§ **TASK TO CARRY OUT**:
Look through the entries for the string "Avenue", and copy each line that holds it.

§ **RECORDS TO USE**:
....

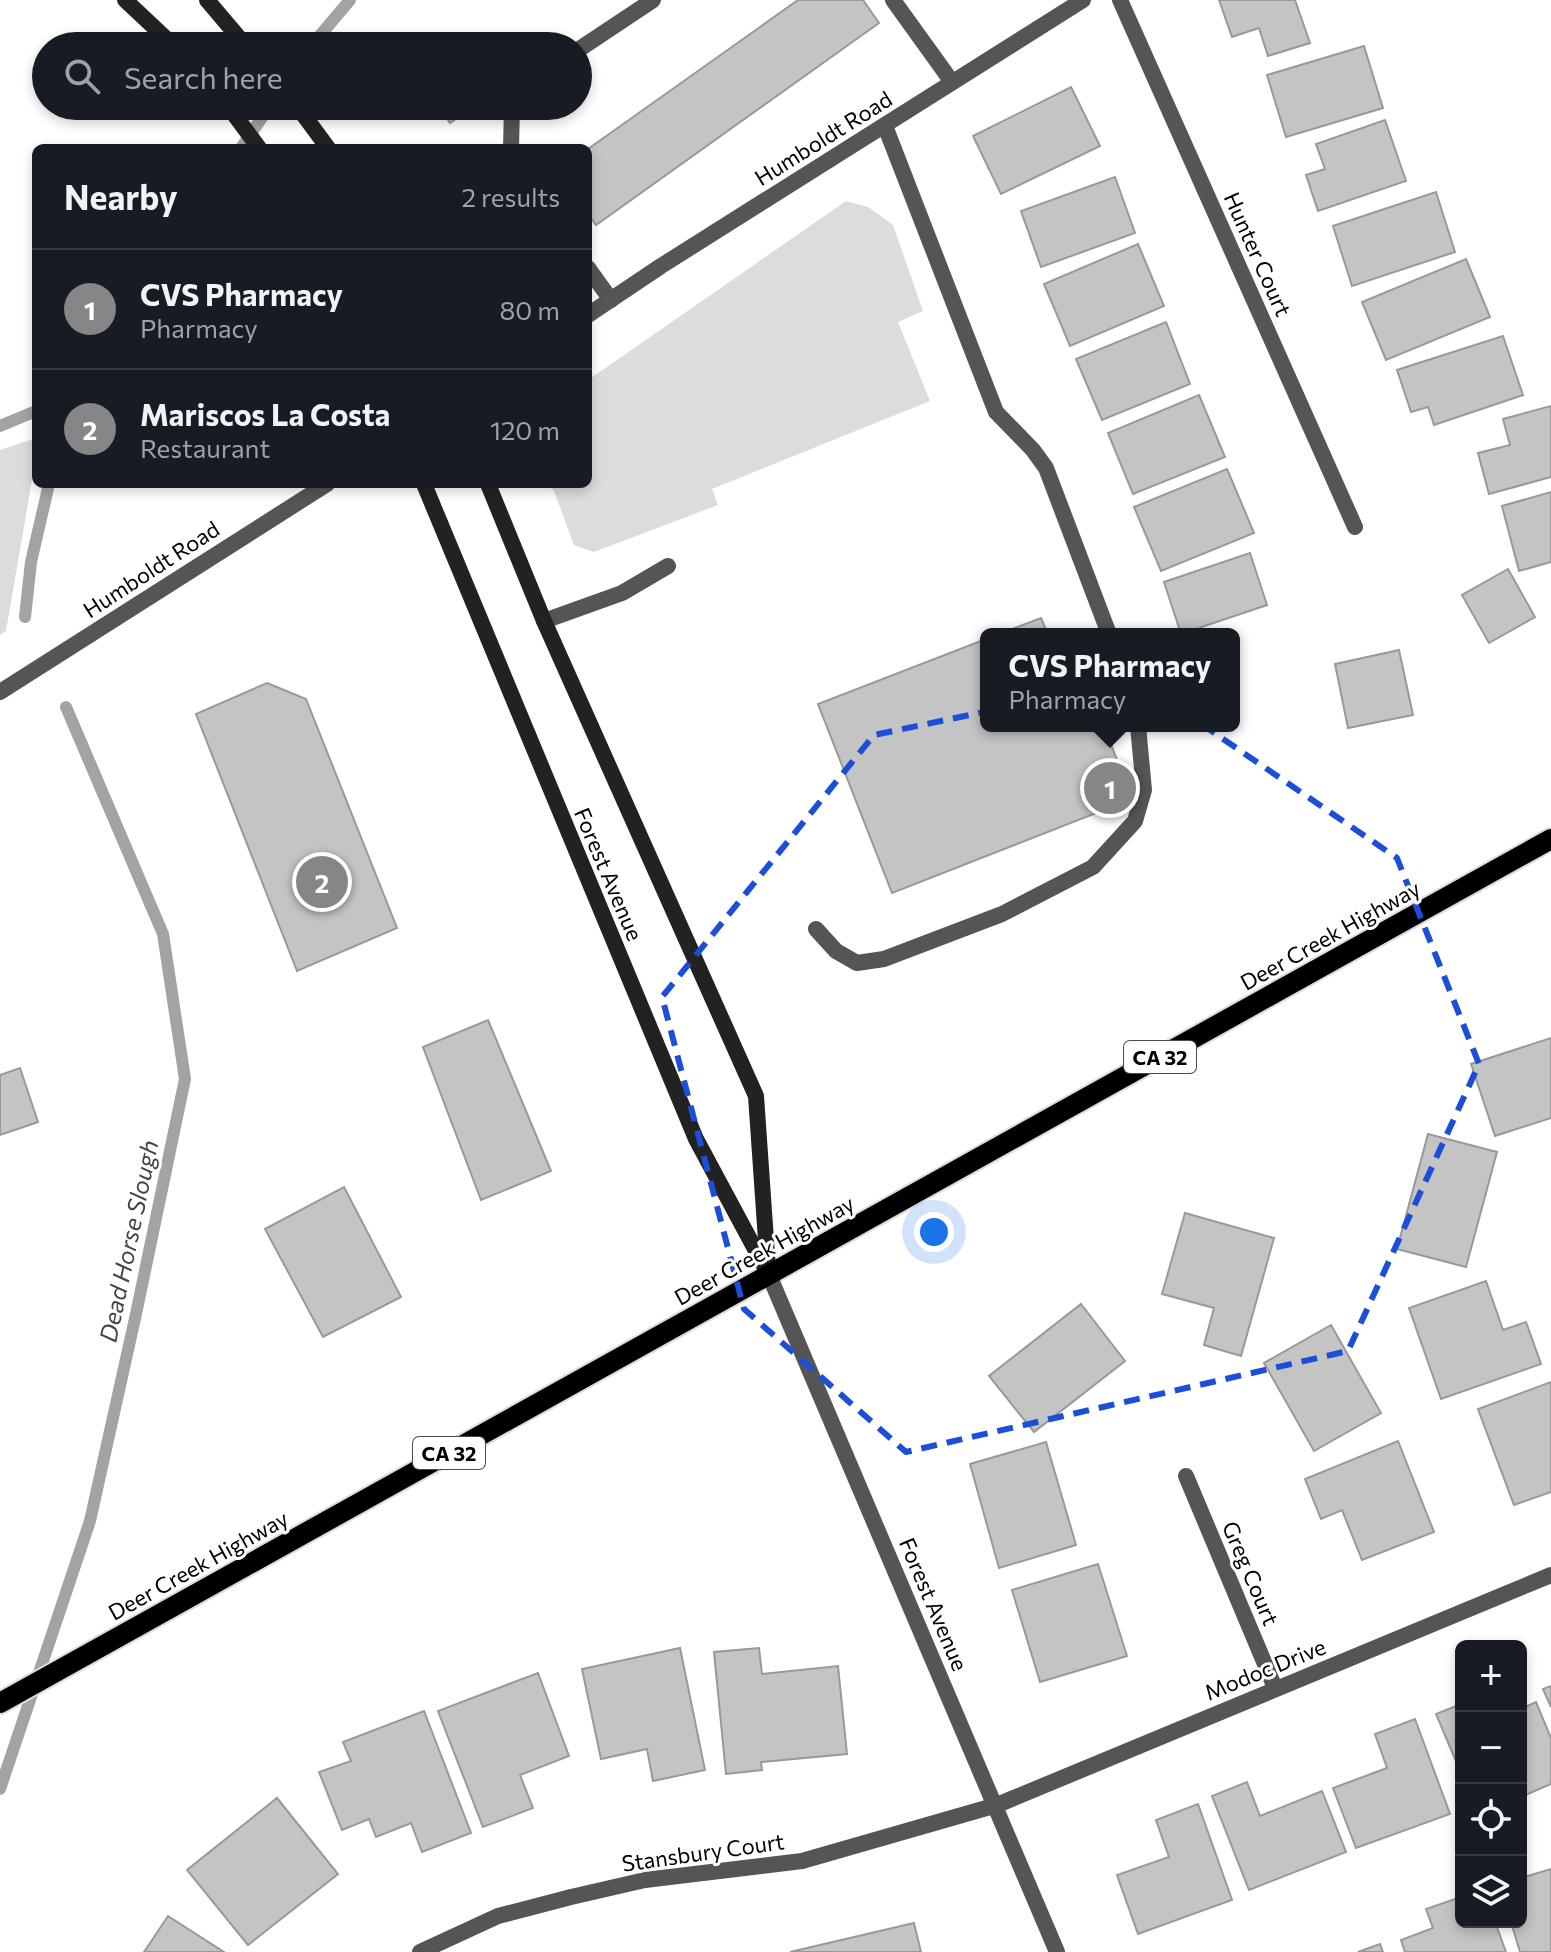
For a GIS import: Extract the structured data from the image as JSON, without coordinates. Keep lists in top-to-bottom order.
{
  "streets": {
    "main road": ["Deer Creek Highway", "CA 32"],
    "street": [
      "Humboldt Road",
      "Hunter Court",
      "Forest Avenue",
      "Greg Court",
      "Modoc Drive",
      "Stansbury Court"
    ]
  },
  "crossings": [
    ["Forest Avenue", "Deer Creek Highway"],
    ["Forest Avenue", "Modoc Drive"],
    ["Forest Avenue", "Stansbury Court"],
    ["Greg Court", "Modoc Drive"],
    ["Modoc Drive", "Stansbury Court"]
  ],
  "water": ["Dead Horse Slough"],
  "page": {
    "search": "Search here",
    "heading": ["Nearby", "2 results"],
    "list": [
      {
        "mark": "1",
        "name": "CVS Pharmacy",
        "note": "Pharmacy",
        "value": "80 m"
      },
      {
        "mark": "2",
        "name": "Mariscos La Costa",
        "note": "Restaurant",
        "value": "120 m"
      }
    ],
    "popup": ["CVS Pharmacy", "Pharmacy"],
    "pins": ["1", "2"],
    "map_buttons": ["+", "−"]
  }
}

....

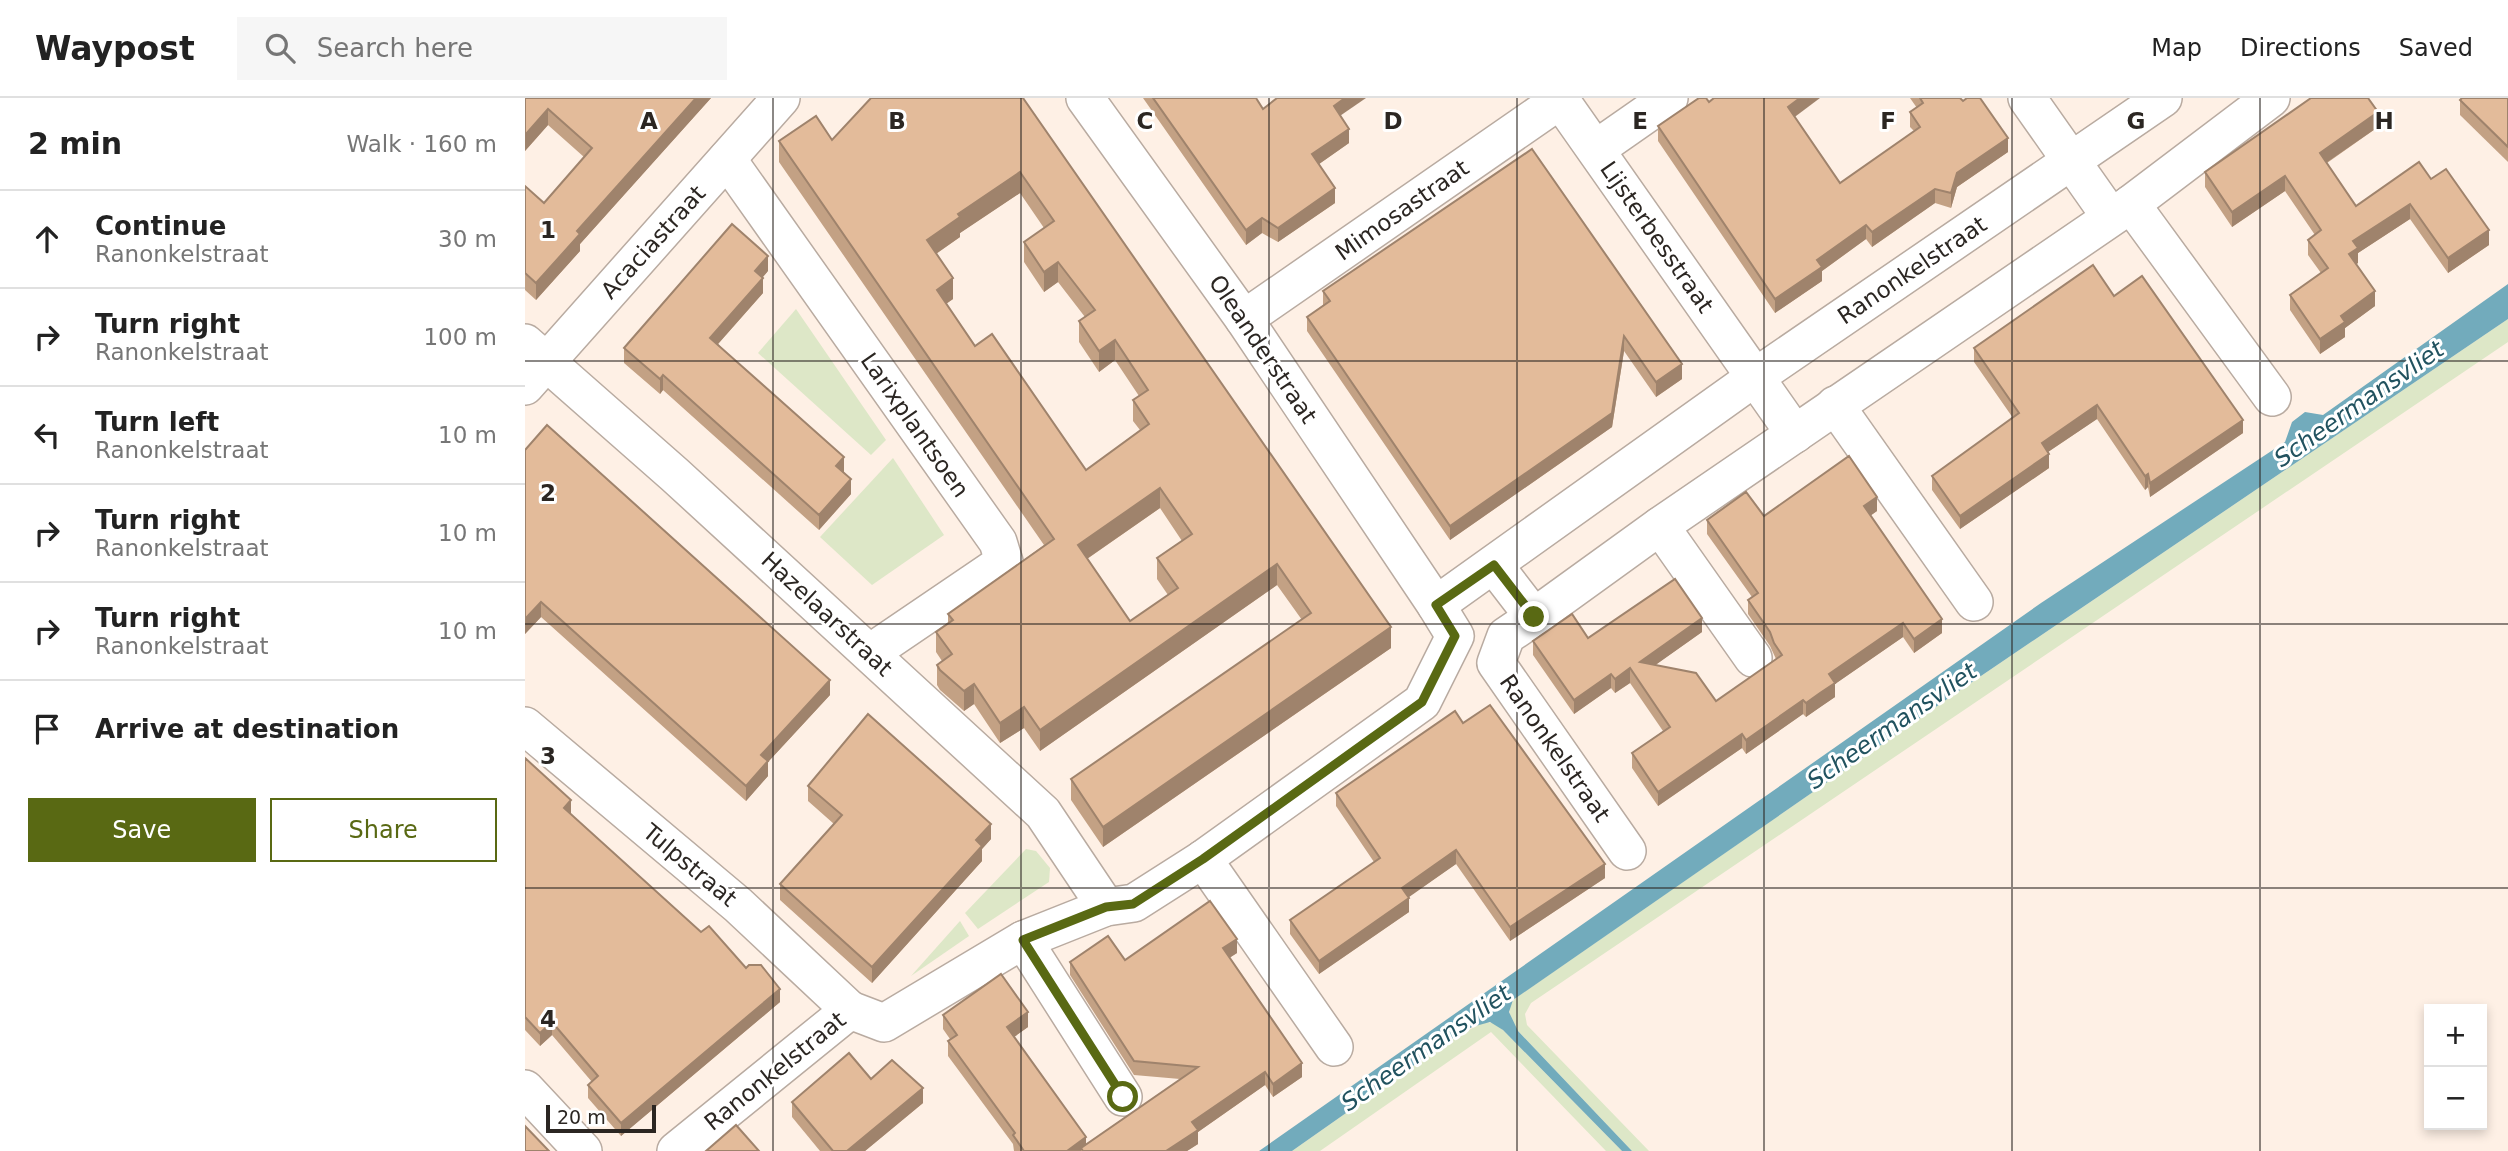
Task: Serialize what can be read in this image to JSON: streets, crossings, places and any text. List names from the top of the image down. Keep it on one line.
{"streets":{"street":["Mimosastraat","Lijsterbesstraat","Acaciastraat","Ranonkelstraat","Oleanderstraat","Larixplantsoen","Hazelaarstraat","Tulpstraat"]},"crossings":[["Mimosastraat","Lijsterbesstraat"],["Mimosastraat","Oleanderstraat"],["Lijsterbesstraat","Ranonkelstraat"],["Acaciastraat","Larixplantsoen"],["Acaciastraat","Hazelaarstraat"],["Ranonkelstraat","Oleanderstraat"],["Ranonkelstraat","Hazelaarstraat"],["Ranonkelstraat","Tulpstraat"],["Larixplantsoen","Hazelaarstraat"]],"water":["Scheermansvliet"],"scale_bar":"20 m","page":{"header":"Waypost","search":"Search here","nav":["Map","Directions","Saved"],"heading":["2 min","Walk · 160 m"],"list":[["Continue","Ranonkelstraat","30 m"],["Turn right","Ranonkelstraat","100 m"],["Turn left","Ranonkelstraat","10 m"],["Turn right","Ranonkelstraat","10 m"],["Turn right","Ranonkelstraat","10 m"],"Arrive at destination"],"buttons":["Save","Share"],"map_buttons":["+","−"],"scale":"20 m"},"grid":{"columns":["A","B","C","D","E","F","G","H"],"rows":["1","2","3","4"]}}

....

§ **RESULT**:
      "Forest Avenue",
    ["Forest Avenue", "Deer Creek Highway"],
    ["Forest Avenue", "Modoc Drive"],
    ["Forest Avenue", "Stansbury Court"],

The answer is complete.